In case this has nothing to do with Mozilla features, is it possible for someone, like a hacker, to edit the list of connections that happens in the browser ?
Do you have Firefox Sync enabled?
No, it's not. No sync, no telemetry, no extension: I set launch page to https: so it launch on blank page but no matter what page I choose to start with, it still connects.
Do you see any connections happening on your computer when you start firefox that could be linked with this ? If it's just me, then I'm at the wrong place...
If I wanted to recreate what you are seeing, what would be the steps I would need to follow?
Launch page = https:// ( no website ) it will launch on We cannot find this page, or something like that. Tracking protection almost maxed out on custom: Cookies = block tiers, in every windows Do not track checked. Certificate validation not checked. H264 disabled, no other extention No password saving, Location, cameras, microphone, everything disabled. Pop-up blocker on Disabled telemetry and dangerous websites protection disabled too.
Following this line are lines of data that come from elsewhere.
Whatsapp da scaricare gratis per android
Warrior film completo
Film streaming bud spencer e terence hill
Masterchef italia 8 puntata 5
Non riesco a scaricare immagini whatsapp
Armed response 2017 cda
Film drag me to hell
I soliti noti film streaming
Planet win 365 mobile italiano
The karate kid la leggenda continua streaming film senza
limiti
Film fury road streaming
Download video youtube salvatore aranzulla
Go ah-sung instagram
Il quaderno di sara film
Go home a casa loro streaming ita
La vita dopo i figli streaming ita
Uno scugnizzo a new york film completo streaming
Search: Duckduckgo, no suggestions., all the others search engines unchecked. uncheck everything in Home Page settings Update for addons are disabled No typing correction No DRM No suggestions at all
I noticed that manually searching for update, for the browser, create a new connection, so it's not about updates.
Then, I track connections happening on my computer with Windows PowerShell launched as Admin: The command I use is netstat -bof, and right now it show me two connections of this kind, but I assume that one of them is the forum.
The other one is the unknown.
There's also googleusercontent and cloudfront, but I know this one are because I'm running this forum.
It could be: - A known feature - An unknown feature, - Malware related, but scans do not detect anything.
The probabilities for this to be linked to a known feature are actually getting low, but not impossible yet.
One of the big difficulties with determining the reason for a connection is that the original request -- with the relevant host name and URL -- is generally not shown in the connection list, only the canonical host name of the AWS server.
Are you able to use an HTTP proxy to track connections from Firefox? I used to use Fiddler (now called Fiddler Classic) but I've forgotten the details on how to get the information you need, and with all the new products, I don't know what would work best for this.